**Your objective**: Tally the lines in the data below that contain the word "ankle", and give only that number.
Start of Block
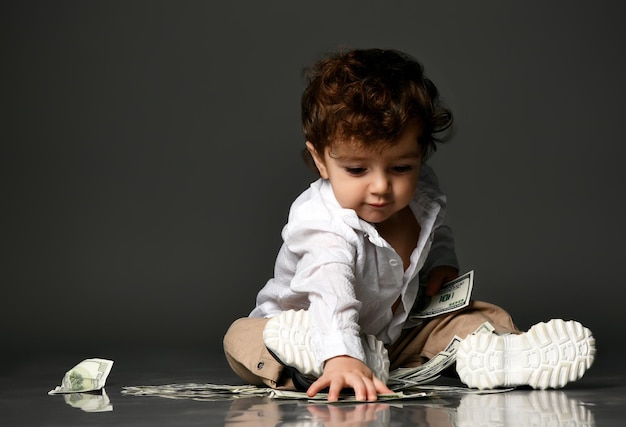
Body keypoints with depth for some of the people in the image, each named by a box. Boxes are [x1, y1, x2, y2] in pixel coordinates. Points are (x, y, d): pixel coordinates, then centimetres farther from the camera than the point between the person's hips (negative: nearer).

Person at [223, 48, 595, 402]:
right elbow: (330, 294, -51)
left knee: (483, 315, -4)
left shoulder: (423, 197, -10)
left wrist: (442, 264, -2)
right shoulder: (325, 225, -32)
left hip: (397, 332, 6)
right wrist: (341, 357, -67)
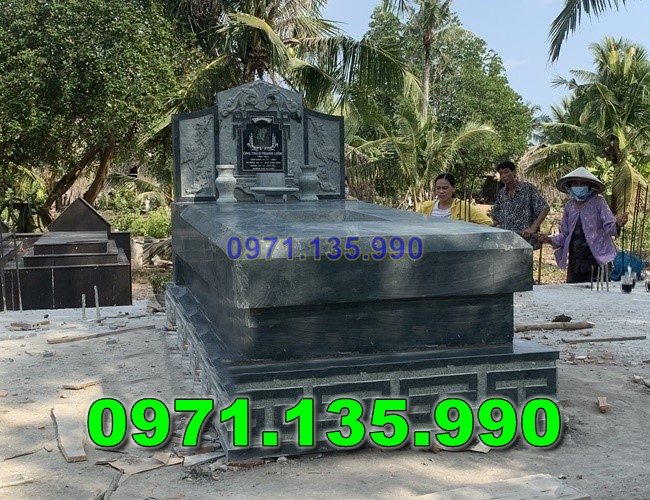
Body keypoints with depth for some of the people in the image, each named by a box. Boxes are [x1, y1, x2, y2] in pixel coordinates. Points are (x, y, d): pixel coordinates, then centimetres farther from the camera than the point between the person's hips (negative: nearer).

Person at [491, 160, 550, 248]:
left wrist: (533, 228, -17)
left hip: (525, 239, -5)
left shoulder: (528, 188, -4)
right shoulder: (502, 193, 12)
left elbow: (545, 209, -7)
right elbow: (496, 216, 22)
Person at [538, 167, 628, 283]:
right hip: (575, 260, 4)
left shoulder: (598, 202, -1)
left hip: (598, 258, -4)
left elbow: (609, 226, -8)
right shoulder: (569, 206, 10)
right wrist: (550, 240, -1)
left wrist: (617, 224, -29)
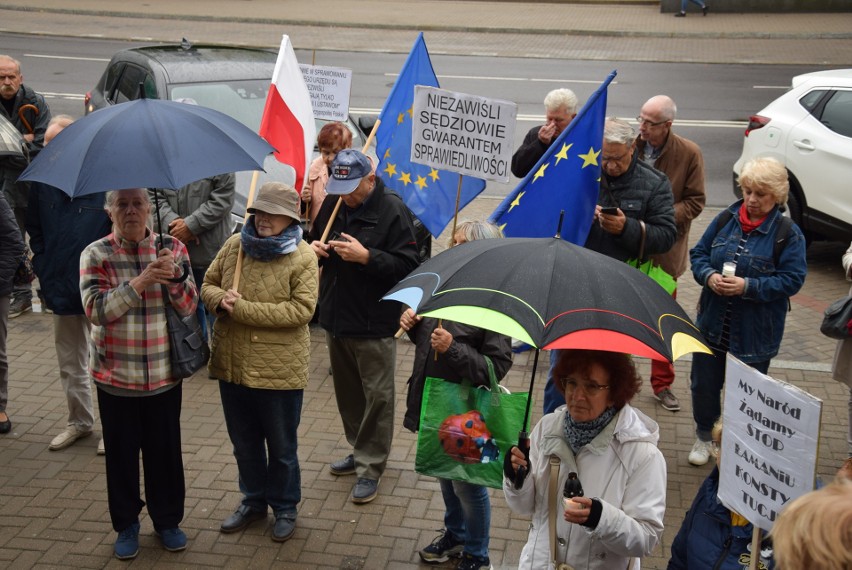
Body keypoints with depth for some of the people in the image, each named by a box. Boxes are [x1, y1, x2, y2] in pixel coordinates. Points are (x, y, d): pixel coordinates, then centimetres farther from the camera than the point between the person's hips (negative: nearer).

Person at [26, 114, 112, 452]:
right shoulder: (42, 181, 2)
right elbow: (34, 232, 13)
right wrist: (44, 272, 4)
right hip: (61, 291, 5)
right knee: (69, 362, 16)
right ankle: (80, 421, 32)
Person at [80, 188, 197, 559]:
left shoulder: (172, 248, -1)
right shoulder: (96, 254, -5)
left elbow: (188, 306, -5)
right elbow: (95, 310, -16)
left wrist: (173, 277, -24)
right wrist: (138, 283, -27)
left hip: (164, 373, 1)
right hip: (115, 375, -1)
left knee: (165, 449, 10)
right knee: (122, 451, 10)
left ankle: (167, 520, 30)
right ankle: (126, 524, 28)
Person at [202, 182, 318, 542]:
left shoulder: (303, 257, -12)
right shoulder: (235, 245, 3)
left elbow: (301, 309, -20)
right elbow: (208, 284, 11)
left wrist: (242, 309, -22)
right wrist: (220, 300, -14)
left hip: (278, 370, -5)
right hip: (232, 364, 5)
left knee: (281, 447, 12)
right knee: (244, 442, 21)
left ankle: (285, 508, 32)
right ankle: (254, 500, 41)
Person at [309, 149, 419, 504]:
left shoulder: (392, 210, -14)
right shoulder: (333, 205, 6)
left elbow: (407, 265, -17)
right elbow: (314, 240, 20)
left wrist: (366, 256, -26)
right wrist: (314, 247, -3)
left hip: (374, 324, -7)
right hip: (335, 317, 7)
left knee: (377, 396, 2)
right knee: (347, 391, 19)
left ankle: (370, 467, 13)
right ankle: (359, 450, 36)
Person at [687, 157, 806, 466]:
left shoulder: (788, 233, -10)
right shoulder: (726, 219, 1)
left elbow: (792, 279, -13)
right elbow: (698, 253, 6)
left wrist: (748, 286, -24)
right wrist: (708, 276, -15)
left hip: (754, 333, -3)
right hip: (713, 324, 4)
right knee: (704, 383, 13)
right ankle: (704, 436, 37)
End of Block
**Solution**: 8